政府は2050年カーボンニュートラルに向け、高温ガス炉を活用した水素製造の技術開発に注力する。今年、再稼働を見込む高温工学試験研究炉「HTTR」などを活用し、30年をめどに水素製造の技術開発を進める。「実質ゼロ」達成にはカーボンフリー水素が必要で、原子力技術を活用すれば大量、安価に供給できる可能性がある。発電、産業用の熱供給と併用することで、50年に天然ガス価格並み1ノルマル立方メートル当たり約12円のコストを目指す。

 50年「実質ゼロ」達成には、あらゆる選択肢の追求が不可欠で、政府は原子力分野でも革新的技術の開発を進める。経済産業省が昨年末に政府の成長戦略会議で報告した「グリーン成長戦略」で、原子力分野は「小型炉」「高温ガス炉」「核融合」の3本柱が掲げられた。中でも高温ガス炉は既に研究開発炉が国内に存在し、日本が一定の優位性を持つ分野として知られる。
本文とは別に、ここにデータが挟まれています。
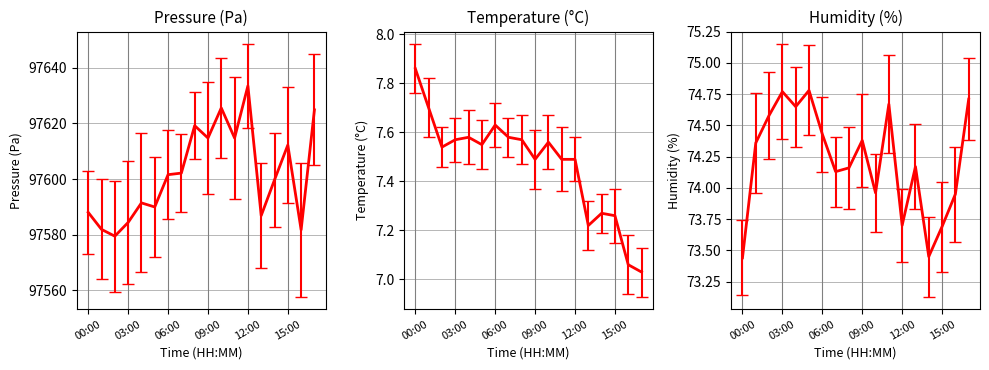

True or false: humidity and temperature intersect in this chart.

False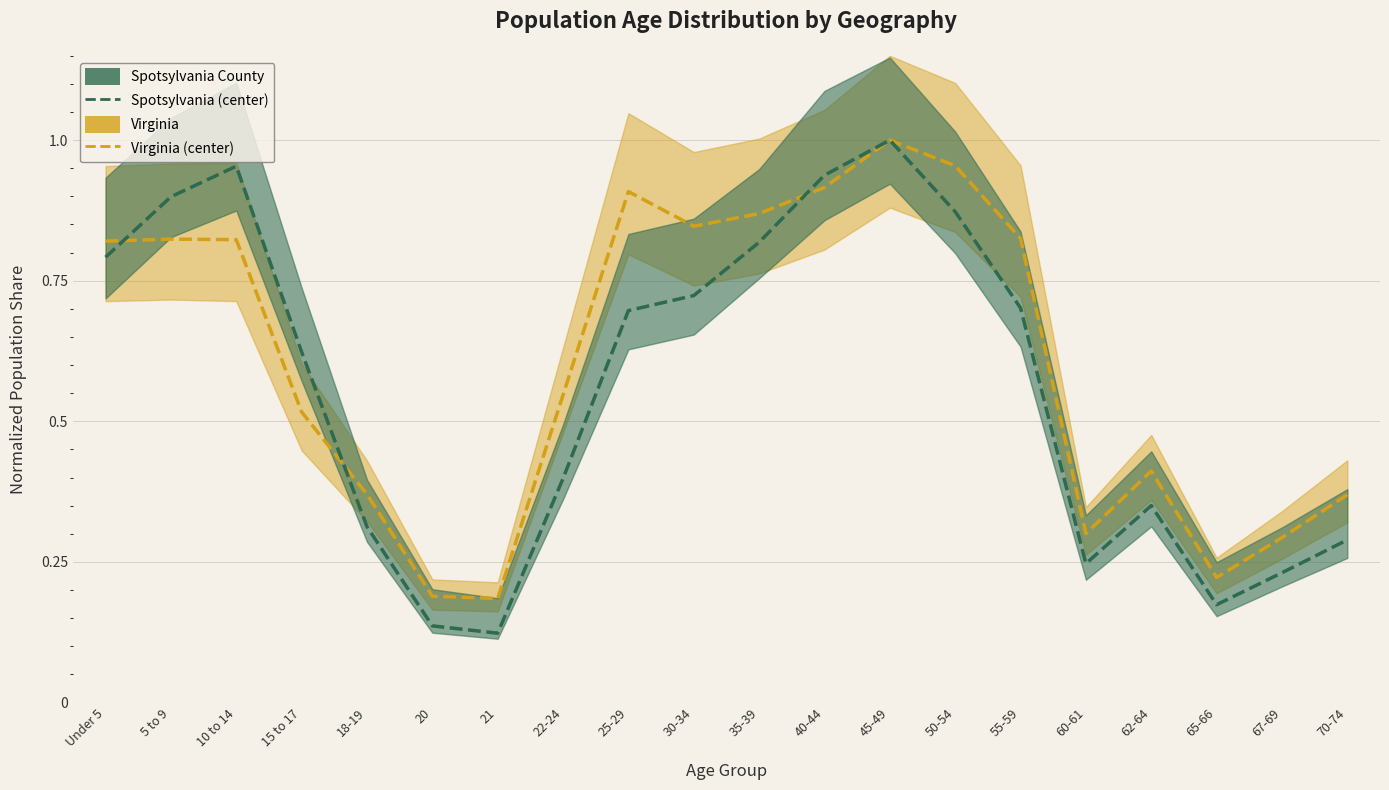

At which category does Virginia reach its first local valley?

21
 水素の活用は「実質ゼロ」達成に向けた重要な要素だが、化石燃料で製造すれば環境価値が下がってしまう。再生可能エネによる水の電気分解で製造する「グリーン水素」とともに原子力の活用が注目されている。

 現状、HTTRは水素製造装置を持っていないが、将来的には取り出した高温熱を活用し、ヨウ素、硫黄の化学反応を組み合わせて水を分解する「ISプロセス」などでの水素製造を想定する。太陽光での水の電気分解と比べ、敷地面積が約1600分の1に抑えられ、同時に熱を供給できることから産業プロセスの脱炭素化とも親和性が高い。

 グリーン水素などと同様、商用化に向けた道のりは長いが、まずはHTTRが再稼働しなければ何も始まらない。高温ガス炉は固有の安全性があるが、原子力規制委員会による新規制基準適合性審査では先行例がなかったため、重大事故の相場観がなく、その想定を巡る議論などが審査長期化の要因となった。

 ただ、昨年6月に原子炉設置変更許可を取得。分割で申請した設計・工事計画認可(設工認)の手続きも最終段階に入った。日本原子力研究開発機構は現状、早ければ今年7月の再稼働を見込んでおり、地元自治体への説明も継続的に進めている。高温ガス炉の研究開発では中国の急速な発展が目立つなど、他国の追い上げがみられる。「実質ゼロ」に向けた歩みを着実に進めるためにも、まずは原子力機構によるHTTRの再稼働が期待される。